To you, O LORD, I cry, and to the Lord I plead for mercy:
Complaining. That is how I have viewed lamenting in the past. We know we aren’t supposed to complain. Whiners haven’t accepted the life God has given them. They want something different, a little bit more, another life, different talents, other circumstances. To me “lamenting” seemed like Christian version of complaining and griping at God.
The Psalms are a series of laments written by a “man after God’s heart.”
We know well how Elijah despaired and yet God revealed his presence to this prophet. 1 Kings 19
Job cried out to God without reserve, yet Job’s hardships were born out of God’s commendation of his righteousness.
Paul begged God for a change of circumstances. 2 Corinthians 12
Jesus agonized to the point of sweating blood as he begged the Father for a change of plans. Luke 22
In spite of many, many more examples throughout Scripture I am slow to learn. Lamenting is not complaining, but it is being honest with God in our weakness and begging him for the strength to continue. It is humbling ourselves before him and recognizing our inability without him. It is laying ourselves bare before him and surrendering to his will in our lives.
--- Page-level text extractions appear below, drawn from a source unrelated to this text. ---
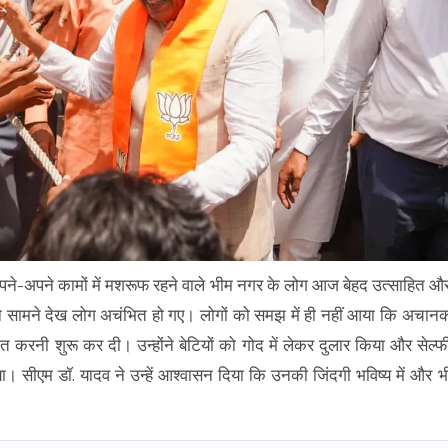
-अपने कामों में मशरूफ रहने वाले भीम नगर के लोग आज बेहद उत्साहित औ
सामने देख लोग अचंभित हो गए। लोगों को समझ में ही नहीं आया कि अचान
त करनी शुरू कर दी। उन्होंने बेटियों को गोद में लेकर दुलार किया और सेल्फ
ा। सीएम डॉ. यादव ने उन्हें आश्वासन दिया कि उनकी जिंदगी भविष्य में और भ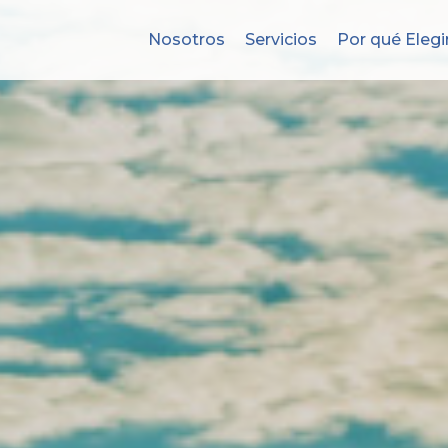
Nosotros
Servicios
Por qué Elegi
It is admitting we don’t see the purpose in circumstances or struggles, but choosing to trust in him. He welcomes our laments, our fears, our weakness, our faith and he carries us through it all.
Though the fig tree should not blossom, nor the fruit be on the vines, the produce of the olive fail and the fields yield no food, the flock be cut off from the fold and there be no herd in the stalls, yet I will rejoice in the LORD; I will take joy in the God of my salvation. GOD, the LORD, is my strength, he makes my feet like the deer’s; he makes me tread on my high places.